5 optimizer search

"""
This example demonstrates optimizer search using NePS to design custom PyTorch optimizers
and find the best configuration. The search space defines a custom optimizer with three
gradient transformation functions sampled from {sqrt, log, exp, sign, abs}, a learning
rate sampled logarithmically from [0.0001, 0.01], and gradient clipping from [0.5, 1.0].
NePS evaluates each optimizer by optimizing a quadratic function to discover the most
effective combination of gradient transformations and hyperparameters for convergence.

Search Space Structure:
    optimizer_class: optimizer_constructor(
        <sampled from {sqrt, log, exp, sign, abs}>,
        <sampled from {sqrt, log, exp, sign, abs}>,
        <sampled from {sqrt, log, exp, sign, abs}>,
        learning_rate=<sampled from [0.0001, 0.01] log-scale>,
        gradient_clipping=<sampled from [0.5, 1.0]>
    )
"""

import neps
import torch
import logging


def optimizer_constructor(*functions, gradient_clipping: float, learning_rate: float):
    # Build a simple optimizer that applies a sequence of functions to the gradients
    class CustomOptimizer(torch.optim.Optimizer):
        def __init__(self, params):
            defaults = dict(
                gradient_clipping=gradient_clipping, learning_rate=learning_rate
            )
            super().__init__(params, defaults)

        def step(self, _closure=None):
            for group in self.param_groups:
                for p in group["params"]:
                    if p.grad is None:
                        continue
                    grad = p.grad.data
                    for func in functions:
                        grad = func(grad)
                    # Apply gradient clipping
                    grad = torch.clamp(
                        grad, -group["gradient_clipping"], group["gradient_clipping"]
                    )
                    # Update parameters
                    p.data.add_(grad, alpha=-group["learning_rate"])

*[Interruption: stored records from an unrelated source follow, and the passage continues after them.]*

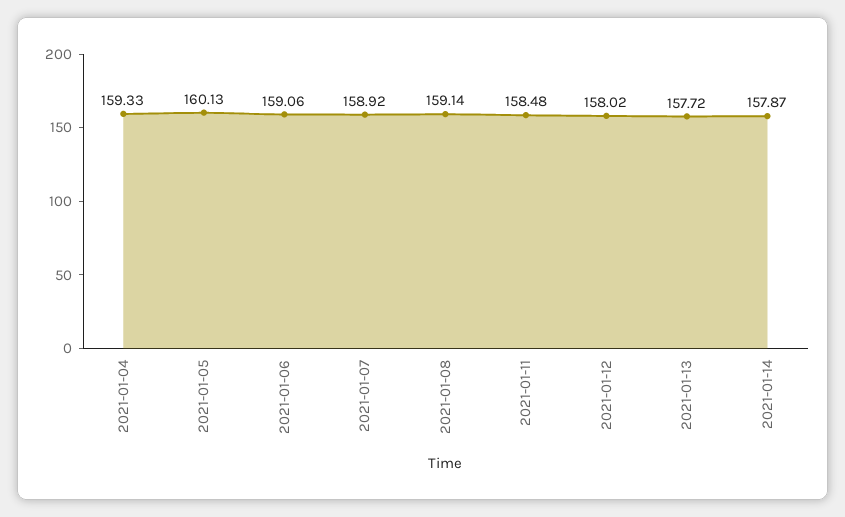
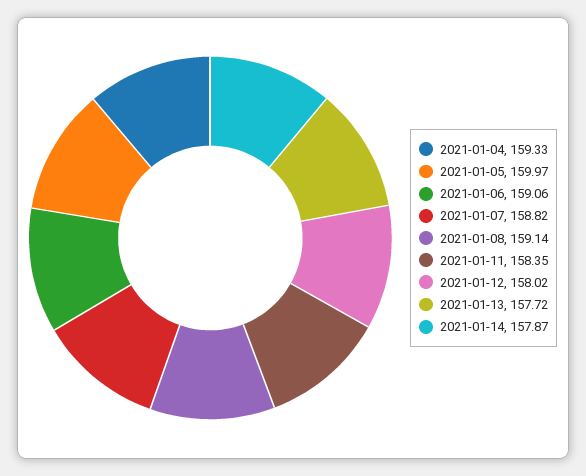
  {
    "2021-01-04": 159.33,
-   "2021-01-05": 160.13,
+   "2021-01-05": 159.97,
    "2021-01-06": 159.06,
-   "2021-01-07": 158.92,
+   "2021-01-07": 158.82,
    "2021-01-08": 159.14,
-   "2021-01-11": 158.48,
+   "2021-01-11": 158.35,
    "2021-01-12": 158.02,
    "2021-01-13": 157.72,
    "2021-01-14": 157.87
  }

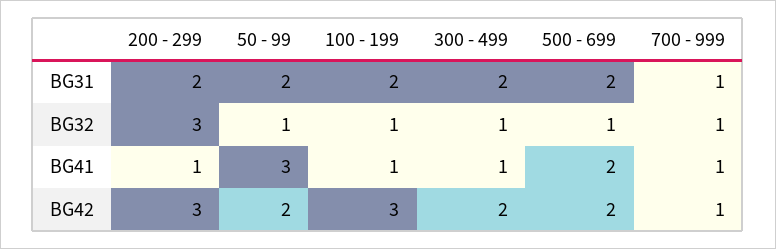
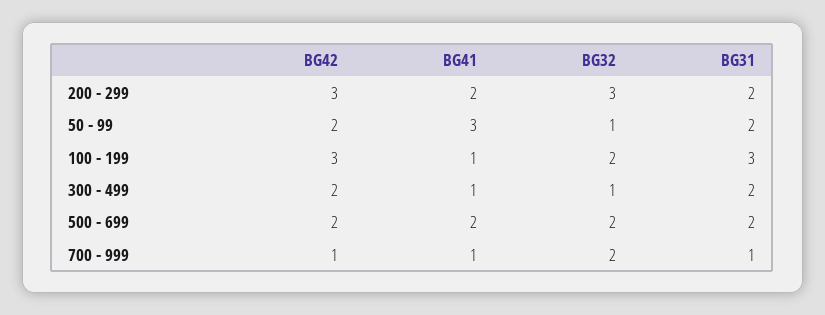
  {
    "200 - 299": {
      "BG31": 2,
      "BG32": 3,
-     "BG41": 1,
+     "BG41": 2,
      "BG42": 3
    },
    "50 - 99": {
      "BG31": 2,
      "BG32": 1,
      "BG41": 3,
      "BG42": 2
    },
    "100 - 199": {
-     "BG31": 2,
+     "BG31": 3,
-     "BG32": 1,
+     "BG32": 2,
      "BG41": 1,
      "BG42": 3
    },
    "300 - 499": {
      "BG31": 2,
      "BG32": 1,
      "BG41": 1,
      "BG42": 2
    },
    "500 - 699": {
      "BG31": 2,
-     "BG32": 1,
+     "BG32": 2,
      "BG41": 2,
      "BG42": 2
    },
    "700 - 999": {
      "BG31": 1,
-     "BG32": 1,
+     "BG32": 2,
      "BG41": 1,
      "BG42": 1
    }
  }

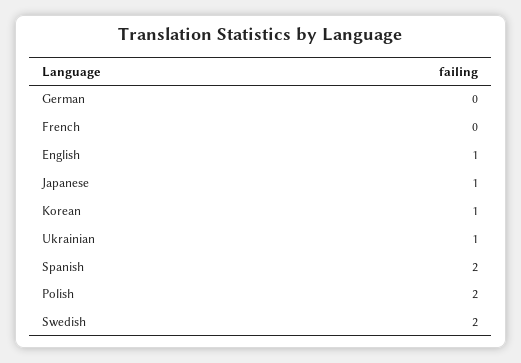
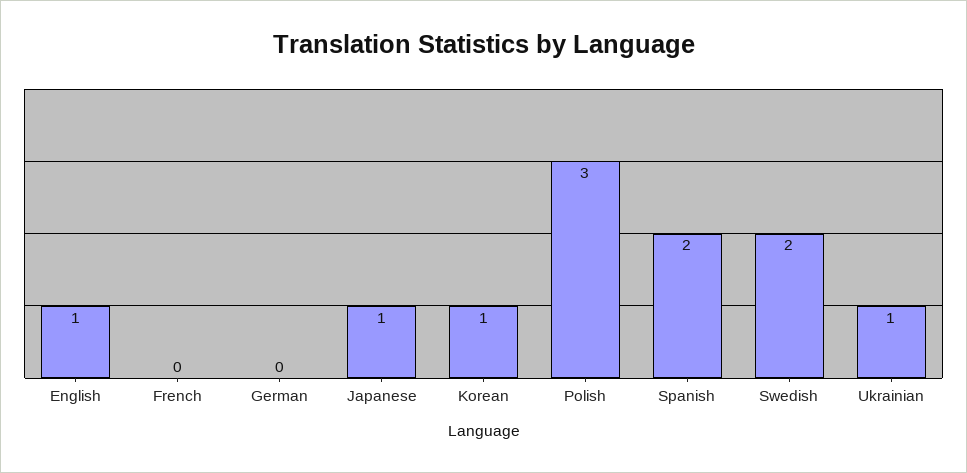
  {
    "German": 0,
    "French": 0,
    "English": 1,
    "Japanese": 1,
    "Korean": 1,
    "Ukrainian": 1,
    "Spanish": 2,
-   "Polish": 2,
+   "Polish": 3,
    "Swedish": 2
  }

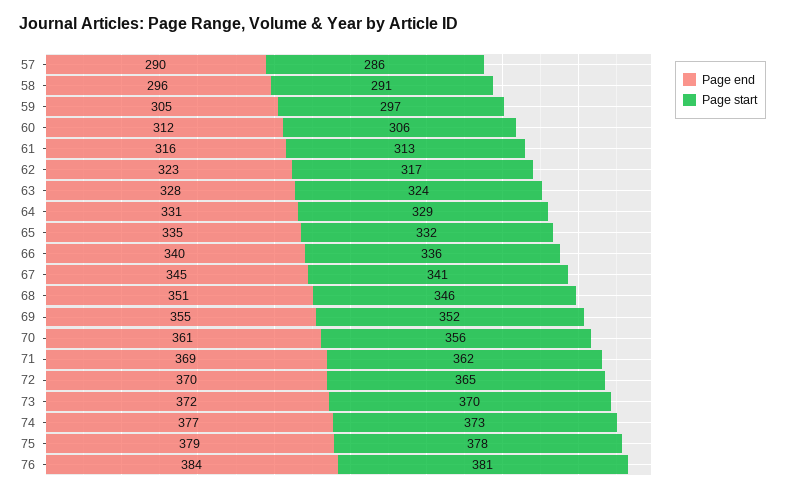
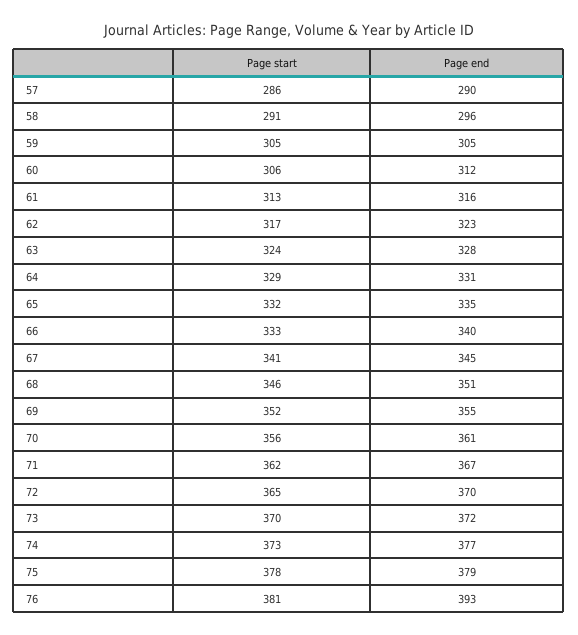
  {
    "Page end": {
      "57": 290,
      "58": 296,
      "59": 305,
      "60": 312,
      "61": 316,
      "62": 323,
      "63": 328,
      "64": 331,
      "65": 335,
      "66": 340,
      "67": 345,
      "68": 351,
      "69": 355,
      "70": 361,
-     "71": 369,
+     "71": 367,
      "72": 370,
      "73": 372,
      "74": 377,
      "75": 379,
-     "76": 384
+     "76": 393
    },
    "Page start": {
      "57": 286,
      "58": 291,
-     "59": 297,
+     "59": 305,
      "60": 306,
      "61": 313,
      "62": 317,
      "63": 324,
      "64": 329,
      "65": 332,
-     "66": 336,
+     "66": 333,
      "67": 341,
      "68": 346,
      "69": 352,
      "70": 356,
      "71": 362,
      "72": 365,
      "73": 370,
      "74": 373,
      "75": 378,
      "76": 381
    }
  }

    return CustomOptimizer


# The search space defines the optimizer class constructed with sampled hyperparameters
# and functions
class OptimizerSpace(neps.PipelineSpace):

    # Parameters with prefixed _ are internal and will not be given to the evaluation
    # function
    _gradient_clipping = neps.Float(0.5, 1.0)
    _learning_rate = neps.Float(0.0001, 0.01, log=True)

    _functions = neps.Categorical(
        choices=(torch.sqrt, torch.log, torch.exp, torch.sign, torch.abs)
    )

    # The optimizer class constructed with the sampled functions and hyperparameters
    optimizer_class = neps.Operation(
        operator=optimizer_constructor,
        args=(
            _functions.resample(),
            _functions.resample(),
            _functions.resample(),
        ),
        kwargs={
            "learning_rate": _learning_rate.resample(),
            "gradient_clipping": _gradient_clipping.resample(),
        },
    )


# In the pipeline, we optimize a simple quadratic function using the sampled optimizer
def evaluate_pipeline(optimizer_class) -> float:
    x = torch.ones(size=[1], requires_grad=True)
    optimizer = optimizer_class([x])

    # Optimize for a few steps
    for _ in range(10):
        optimizer.zero_grad()
        y = x**2 + 2 * x + 1
        y.backward()
        optimizer.step()

    return y.item()


# Run NePS with the defined pipeline and space and show the best configuration
if __name__ == "__main__":
    pipeline_space = OptimizerSpace()

    logging.basicConfig(level=logging.INFO)
    neps.run(
        evaluate_pipeline=evaluate_pipeline,
        pipeline_space=pipeline_space,
        root_directory="results/optimizer_search_example",
        evaluations_to_spend=5,
    )
    neps.status(
        root_directory="results/optimizer_search_example",
        print_summary=True,
    )